- _The task_
Among the entries below, find every line that has "hand" and pull it out.

- _Data provided_
+-------+
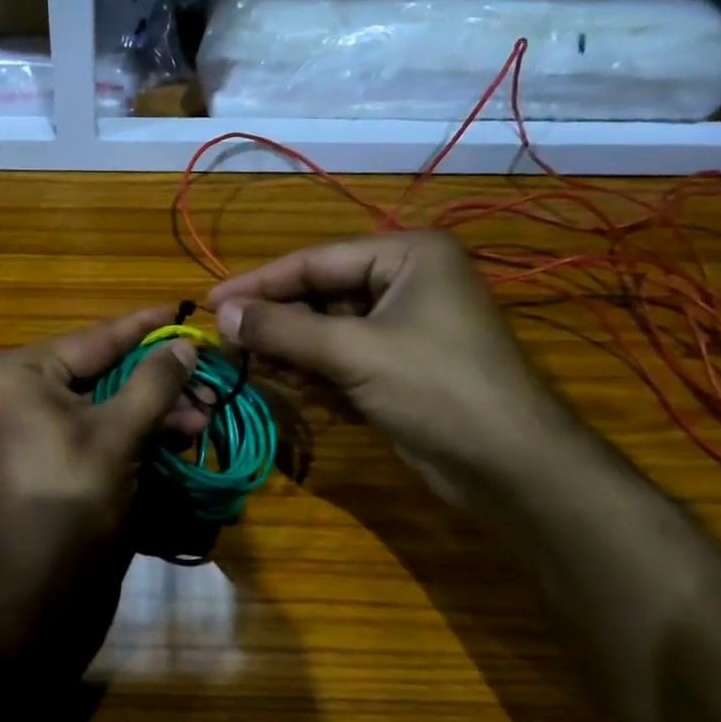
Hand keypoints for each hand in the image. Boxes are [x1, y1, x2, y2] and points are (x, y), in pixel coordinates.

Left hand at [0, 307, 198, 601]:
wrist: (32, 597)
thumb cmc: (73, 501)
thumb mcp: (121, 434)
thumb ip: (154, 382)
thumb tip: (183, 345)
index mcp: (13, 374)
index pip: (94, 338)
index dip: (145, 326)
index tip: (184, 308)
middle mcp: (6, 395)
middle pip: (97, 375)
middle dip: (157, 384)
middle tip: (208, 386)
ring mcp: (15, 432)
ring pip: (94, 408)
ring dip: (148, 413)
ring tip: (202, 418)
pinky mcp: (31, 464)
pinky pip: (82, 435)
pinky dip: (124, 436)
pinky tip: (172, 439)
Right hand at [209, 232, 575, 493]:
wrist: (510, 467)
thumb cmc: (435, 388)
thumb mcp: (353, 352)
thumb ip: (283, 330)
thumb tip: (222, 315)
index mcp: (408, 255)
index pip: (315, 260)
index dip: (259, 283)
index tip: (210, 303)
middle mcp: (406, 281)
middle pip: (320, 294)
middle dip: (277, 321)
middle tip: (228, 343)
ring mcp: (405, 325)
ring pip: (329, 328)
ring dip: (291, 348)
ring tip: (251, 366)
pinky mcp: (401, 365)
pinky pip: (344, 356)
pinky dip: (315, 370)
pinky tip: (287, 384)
+-------+
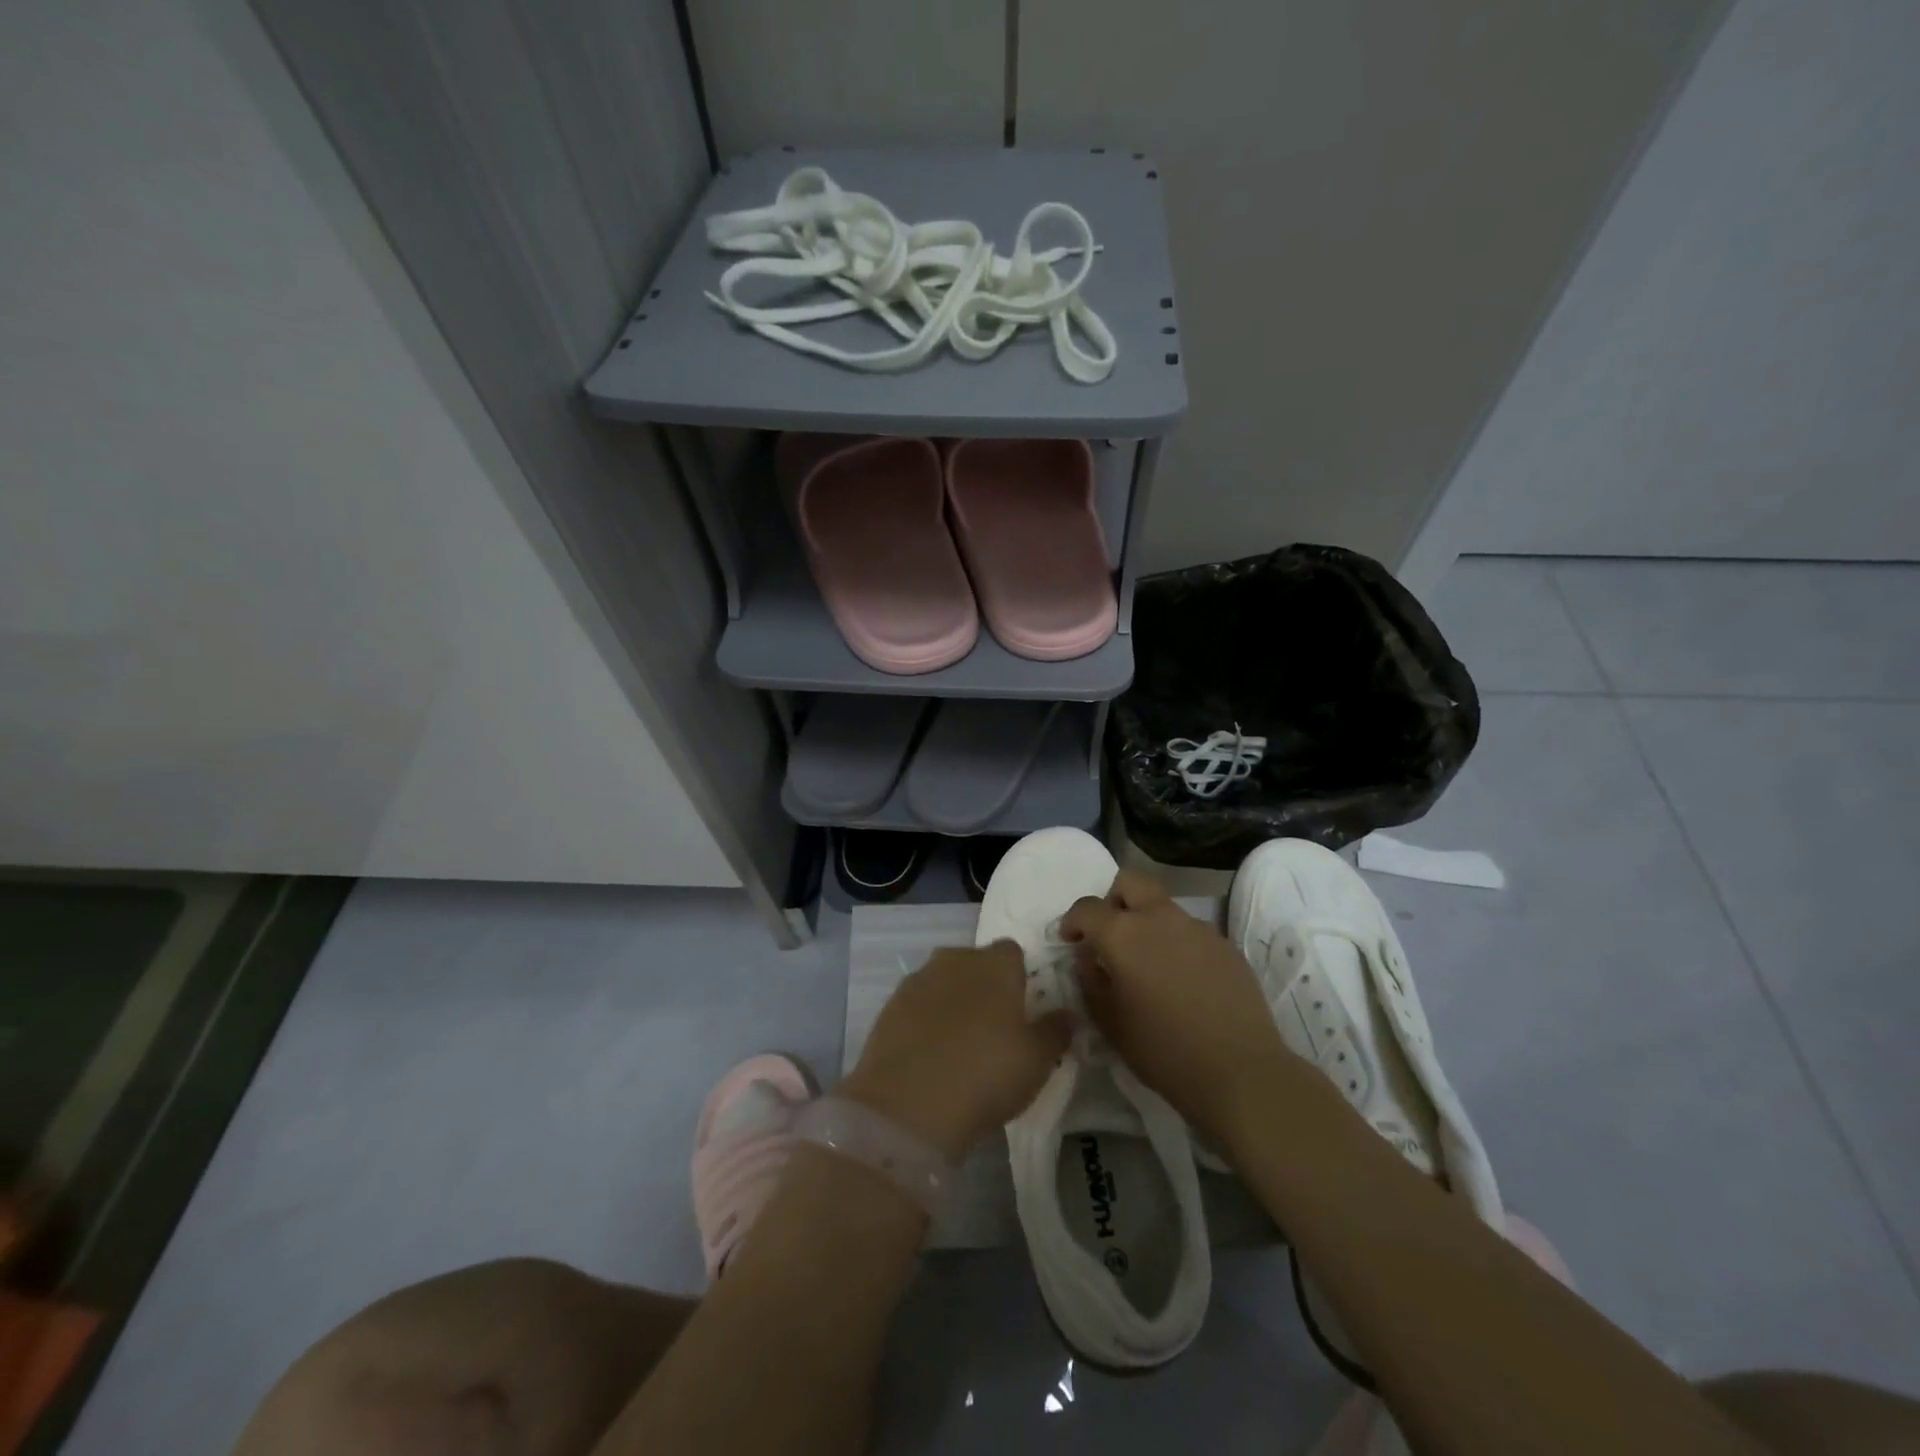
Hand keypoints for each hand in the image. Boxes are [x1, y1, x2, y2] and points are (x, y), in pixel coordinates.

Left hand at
+-------+
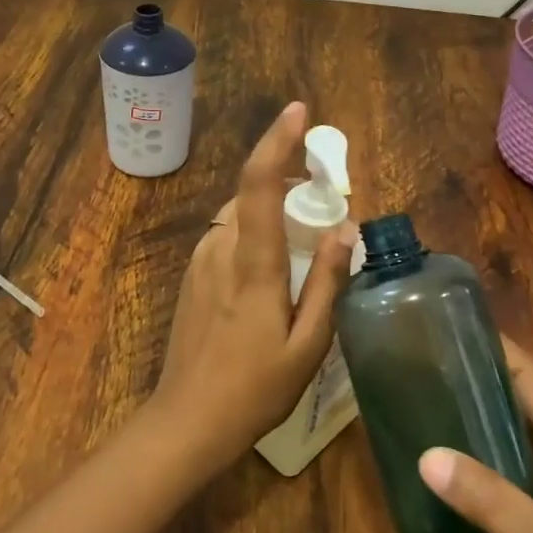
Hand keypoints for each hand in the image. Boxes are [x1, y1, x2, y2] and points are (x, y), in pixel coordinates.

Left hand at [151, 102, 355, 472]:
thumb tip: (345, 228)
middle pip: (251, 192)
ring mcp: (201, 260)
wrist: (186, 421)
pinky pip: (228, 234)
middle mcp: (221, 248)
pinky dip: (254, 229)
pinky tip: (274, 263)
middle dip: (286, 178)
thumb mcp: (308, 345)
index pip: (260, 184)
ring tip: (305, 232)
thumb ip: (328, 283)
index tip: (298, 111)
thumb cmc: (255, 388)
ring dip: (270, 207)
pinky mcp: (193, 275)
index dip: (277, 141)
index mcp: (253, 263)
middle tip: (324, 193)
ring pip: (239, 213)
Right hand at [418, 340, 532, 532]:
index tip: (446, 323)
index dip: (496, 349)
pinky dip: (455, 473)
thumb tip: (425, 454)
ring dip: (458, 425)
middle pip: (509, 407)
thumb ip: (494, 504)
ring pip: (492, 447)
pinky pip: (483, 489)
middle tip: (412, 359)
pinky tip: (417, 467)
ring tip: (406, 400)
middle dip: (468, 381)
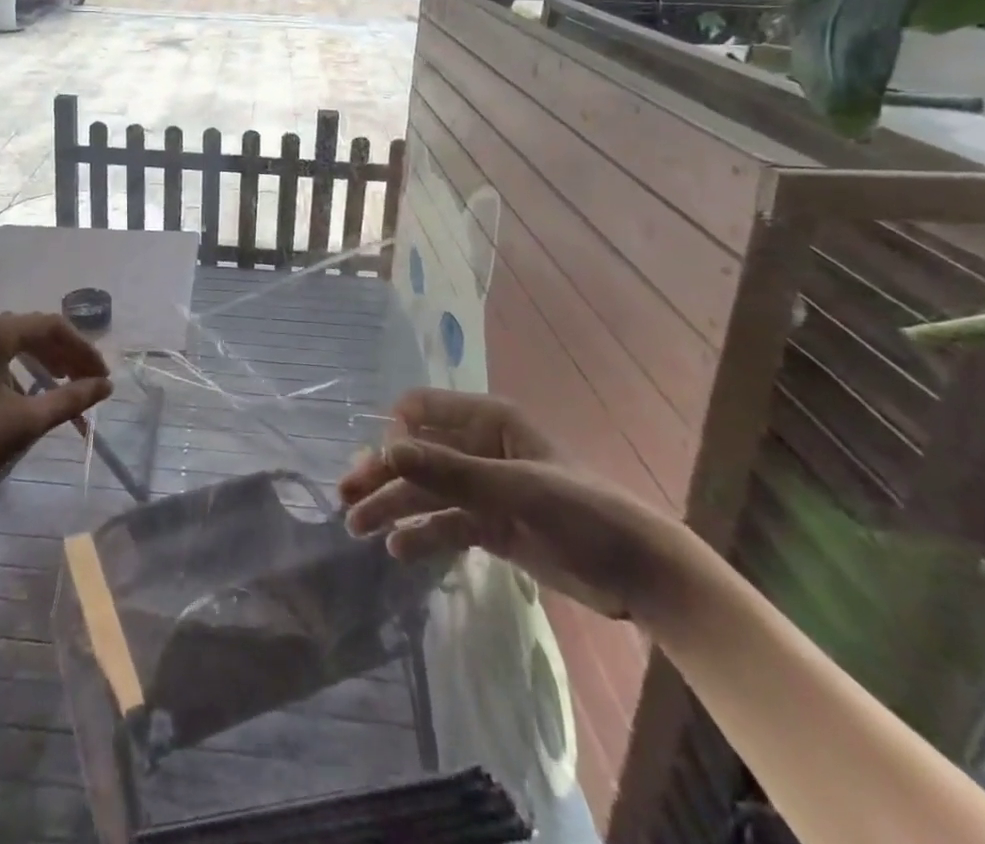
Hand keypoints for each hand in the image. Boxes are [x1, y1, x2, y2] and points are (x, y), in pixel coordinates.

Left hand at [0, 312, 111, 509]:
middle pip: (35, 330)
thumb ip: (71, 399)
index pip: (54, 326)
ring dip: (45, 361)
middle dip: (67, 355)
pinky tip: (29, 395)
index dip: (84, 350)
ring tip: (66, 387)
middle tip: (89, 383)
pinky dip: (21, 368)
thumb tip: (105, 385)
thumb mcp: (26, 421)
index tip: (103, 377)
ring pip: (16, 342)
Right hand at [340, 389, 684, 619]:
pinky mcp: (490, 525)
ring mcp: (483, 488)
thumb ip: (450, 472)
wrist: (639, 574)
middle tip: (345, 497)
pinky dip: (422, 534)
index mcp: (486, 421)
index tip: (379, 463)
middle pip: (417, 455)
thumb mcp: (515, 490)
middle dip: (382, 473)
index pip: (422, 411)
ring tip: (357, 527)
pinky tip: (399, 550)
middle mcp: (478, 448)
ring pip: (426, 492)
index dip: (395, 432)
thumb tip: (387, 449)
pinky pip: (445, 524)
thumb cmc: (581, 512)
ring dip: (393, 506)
+-------+
- _Expected output_
Hand keypoints for each hand in the image. Boxes are [x1, y1, x2, y2] and points are (x, y), in pixel coordinates.
Left hand at [0, 307, 198, 601]:
Right hand at [209, 232, 575, 493]:
Hand keypoints for each hand in the image. Boxes are [x1, y1, x2, y2] and points are (x, y), in pixel coordinates.
Left hand at
Hand keypoints for each hand in the image. Boxes are [x1, y1, x2, y2] and points are (x, y), in pixel coordinates.
Left hand at [151, 102, 355, 472]:
Right hand at [418, 340, 532, 532]:
Hand keypoints for each hand in the image. Boxes are [x1, y1, x2, y2] and points are (x, y), in pixel coordinates.
Left hand at [0, 312, 111, 509]:
Right hand at [340, 389, 684, 619]:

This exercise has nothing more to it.